→ **Work order**
Collect each line of the entries that holds the string "sustancias".

[Dataset entries]

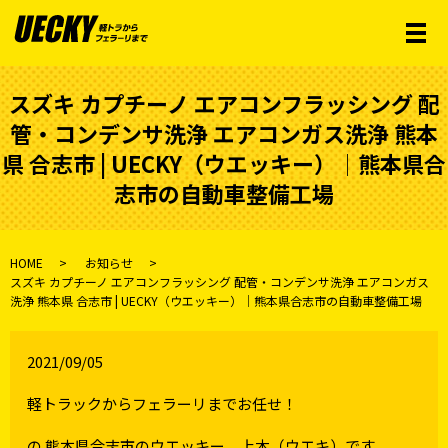
メ
スズキ カプチーノ エアコンフラッシング 配
管・コンデンサ洗浄 エアコンガス洗浄 熊本
県 合志市 | UECKY（ウエッキー）│熊本県合
志市の自動車整備工場
HOME
お知らせ
スズキ カプチーノ エアコンフラッシング 配管・コンデンサ洗浄 エアコンガス
洗浄 熊本県 合志市 | UECKY（ウエッキー）│熊本県合志市の自動車整備工場
2021/09/05
軽トラックからフェラーリまでお任せ！
の 熊本県合志市のウエッキー 上木（ウエキ）です。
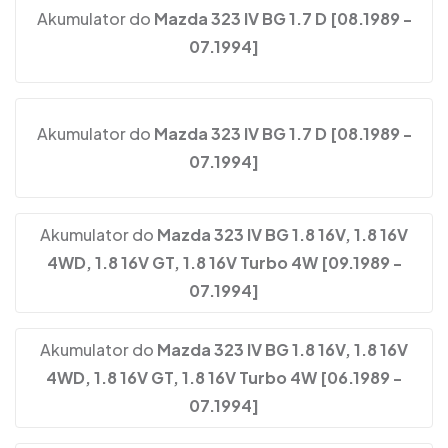
Akumulator do
Mazda 323 IV BG 1.7 D [08.1989 -
07.1994]
Akumulator do
Mazda 323 IV BG 1.7 D [08.1989 -
07.1994]
Akumulator do
Mazda 323 IV BG 1.8 16V, 1.8 16V
4WD, 1.8 16V GT, 1.8 16V Turbo 4W [09.1989 -
07.1994]
Akumulator do
Mazda 323 IV BG 1.8 16V, 1.8 16V
4WD, 1.8 16V GT, 1.8 16V Turbo 4W [06.1989 -
07.1994]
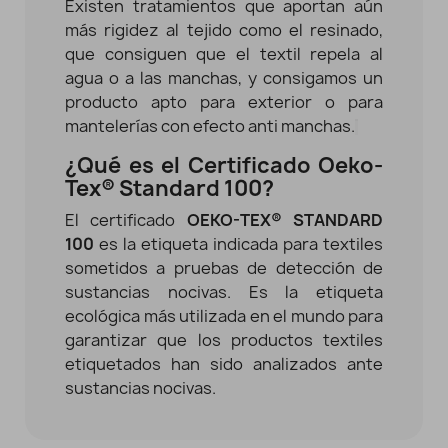
Existen tratamientos que aportan aún
más rigidez al tejido como el resinado,
que consiguen que el textil repela al
agua o a las manchas, y consigamos un
producto apto para exterior o para
mantelerías con efecto anti manchas.
¿Qué es el Certificado Oeko-
Tex® Standard 100?
El certificado
OEKO-TEX® STANDARD
100
es la etiqueta indicada para textiles
sometidos a pruebas de detección de
sustancias nocivas. Es la etiqueta
ecológica más utilizada en el mundo para
garantizar que los productos textiles
etiquetados han sido analizados ante
sustancias nocivas.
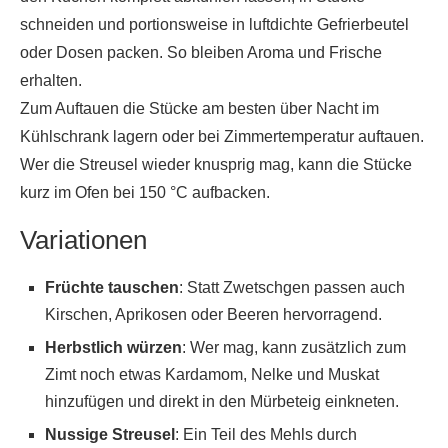
schneiden und portionsweise in luftdichte Gefrierbeutel
oder Dosen packen. So bleiben Aroma und Frische
erhalten.
Zum Auftauen die Stücke am besten über Nacht im
Kühlschrank lagern oder bei Zimmertemperatur auftauen.
Wer die Streusel wieder knusprig mag, kann die Stücke
kurz im Ofen bei 150 °C aufbacken.
Variationen
Früchte tauschen
: Statt Zwetschgen passen auch
Kirschen, Aprikosen oder Beeren hervorragend.
Herbstlich würzen
: Wer mag, kann zusätzlich zum
Zimt noch etwas Kardamom, Nelke und Muskat
hinzufügen und direkt in den Mürbeteig einkneten.
Nussige Streusel
: Ein Teil des Mehls durch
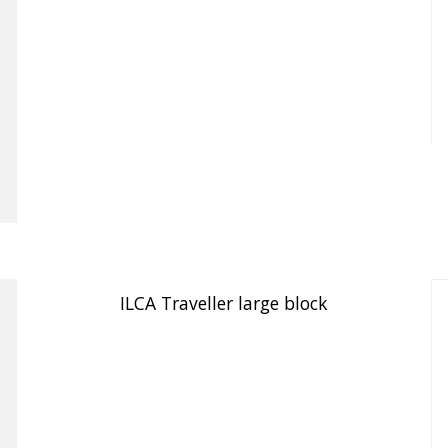
ILCA Traveller large block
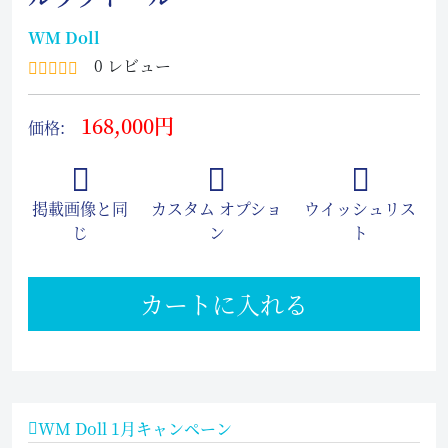
WM Doll
0 レビュー
168,000円
価格:
掲載画像と同
カスタム オプショ
ウイッシュリス
じ
ン
ト
カートに入れる
WM Doll 1月キャンペーン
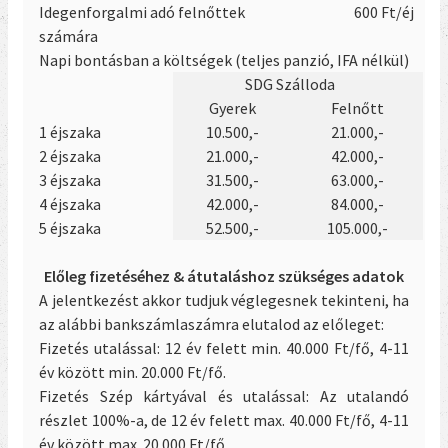
Idegenforgalmi adó felnőttek
600 Ft/éj
számára
Napi bontásban a költségek (teljes panzió, IFA nélkül)
SDG Szálloda
Gyerek
Felnőtt
1 éjszaka
10.500,-
21.000,-
2 éjszaka
21.000,-
42.000,-
3 éjszaka
31.500,-
63.000,-
4 éjszaka
42.000,-
84.000,-
5 éjszaka
52.500,-
105.000,-
Előleg fizetéséhez & átutaláshoz szükséges adatok
A jelentkezést akkor tudjuk véglegesnek tekinteni, ha
az alábbi bankszámlaszámra elutalod az előleget:
Fizetés utalással: 12 év felett min. 40.000 Ft/fő, 4-11
év között min. 20.000 Ft/fő.
Fizetés Szép kártyával és utalással: Az utalandó
részlet 100%-a, de 12 év felett max. 40.000 Ft/fő, 4-11
év között max. 20.000 Ft/fő.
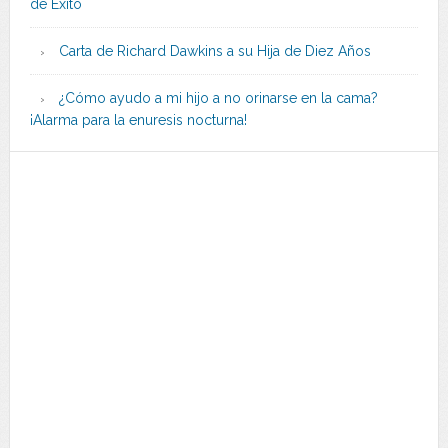
de Éxito
Carta de Richard Dawkins a su Hija de Diez Años
¿Cómo ayudo a mi hijo a no orinarse en la cama?
¡Alarma para la enuresis nocturna!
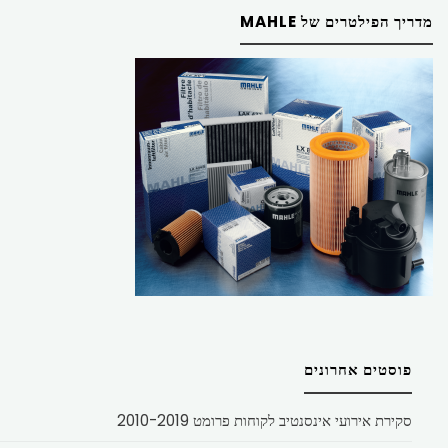
מדריך הפילטרים של MAHLE
פוסטים אחרונים
סקירת אירועי אינסנטיב לקוחות פרומט 2010-2019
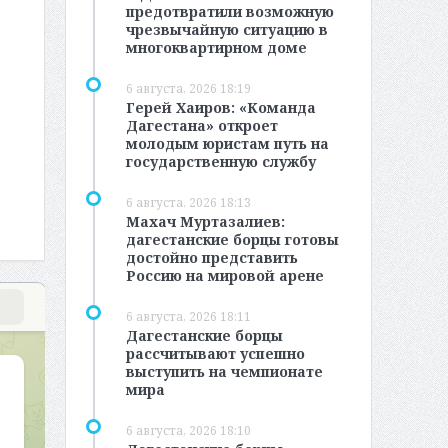
предотвратили возможную
чрезвычайную ситуацию в
многоквартирном доме
6 августа, 2026 18:19
Герей Хаиров: «Команда
Дагестана» откроет
молодым юристам путь на
государственную службу
6 августа, 2026 18:13
Махач Муртазалиев:
дагестанские борцы готовы
достойно представить
Россию на мировой арене
6 августа, 2026 18:11
Дагестанские борцы
рассчитывают успешно
выступить на чемпионате
мира
6 августа, 2026 18:10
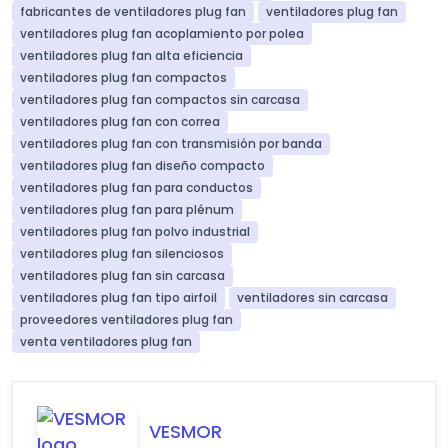
fabricantes de ventiladores plug fan
ventiladores plug fan
ventiladores plug fan acoplamiento por polea
ventiladores plug fan alta eficiencia
ventiladores plug fan compactos
ventiladores plug fan compactos sin carcasa
ventiladores plug fan con correa
ventiladores plug fan con transmisión por banda
ventiladores plug fan diseño compacto
ventiladores plug fan para conductos
ventiladores plug fan para plénum
ventiladores plug fan polvo industrial
ventiladores plug fan silenciosos
ventiladores plug fan sin carcasa
ventiladores plug fan tipo airfoil
ventiladores sin carcasa
proveedores ventiladores plug fan
venta ventiladores plug fan
VESMOR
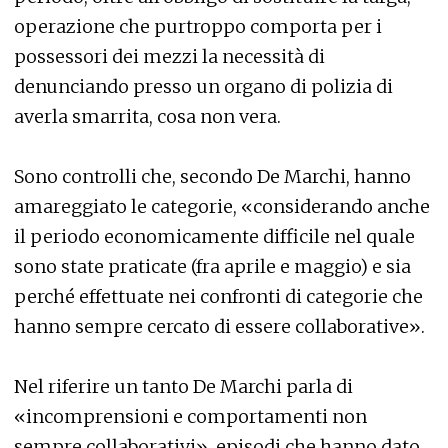
operazione che purtroppo comporta per i
possessori dei mezzi la necessità di
denunciando presso un organo di polizia di
averla smarrita, cosa non vera.
Sono controlli che, secondo De Marchi, hanno
amareggiato le categorie, «considerando anche
il periodo economicamente difficile nel quale
sono state praticate (fra aprile e maggio) e sia
perché effettuate nei confronti di categorie che
hanno sempre cercato di essere collaborative».
Nel riferire un tanto De Marchi parla di
«incomprensioni e comportamenti non
sempre collaborativi», episodi che hanno dato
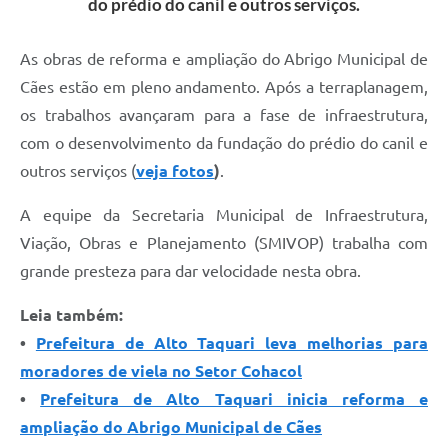
do prédio do canil e outros serviços.
As obras de reforma e ampliação do Abrigo Municipal de
Cães estão em pleno andamento. Após a terraplanagem,
os trabalhos avançaram para a fase de infraestrutura,
com o desenvolvimento da fundação do prédio do canil e
outros serviços (
veja fotos
)
.
A equipe da Secretaria Municipal de Infraestrutura,
Viação, Obras e Planejamento (SMIVOP) trabalha com
grande presteza para dar velocidade nesta obra.
Leia também:
•
Prefeitura de Alto Taquari leva melhorias para
moradores de viela no Setor Cohacol
•
Prefeitura de Alto Taquari inicia reforma e
ampliação do Abrigo Municipal de Cães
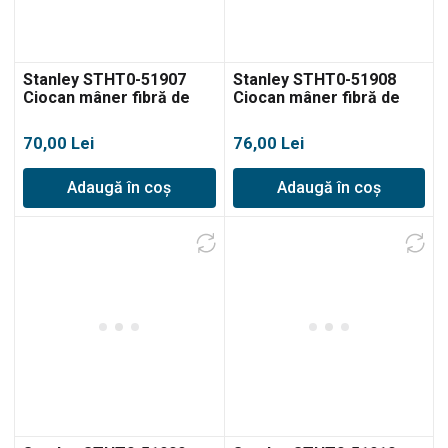
Stanley STHT0-51907
Stanley STHT0-51908
Ciocan mâner fibră de
Ciocan mâner fibră de
sticlă, 300g
sticlă, 500g
70,00
Lei
76,00
Lei
Adaugă în coș
Adaugă în coș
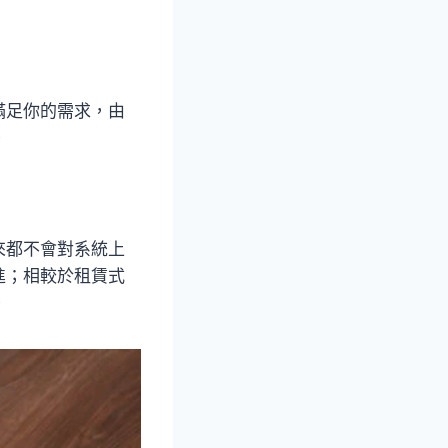
滿足你的需求，由
。
來都不會對系統上
進；相較於租賃式
。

→ **Response area**
sustancias nocivas. Es la etiqueta
sustancias nocivas.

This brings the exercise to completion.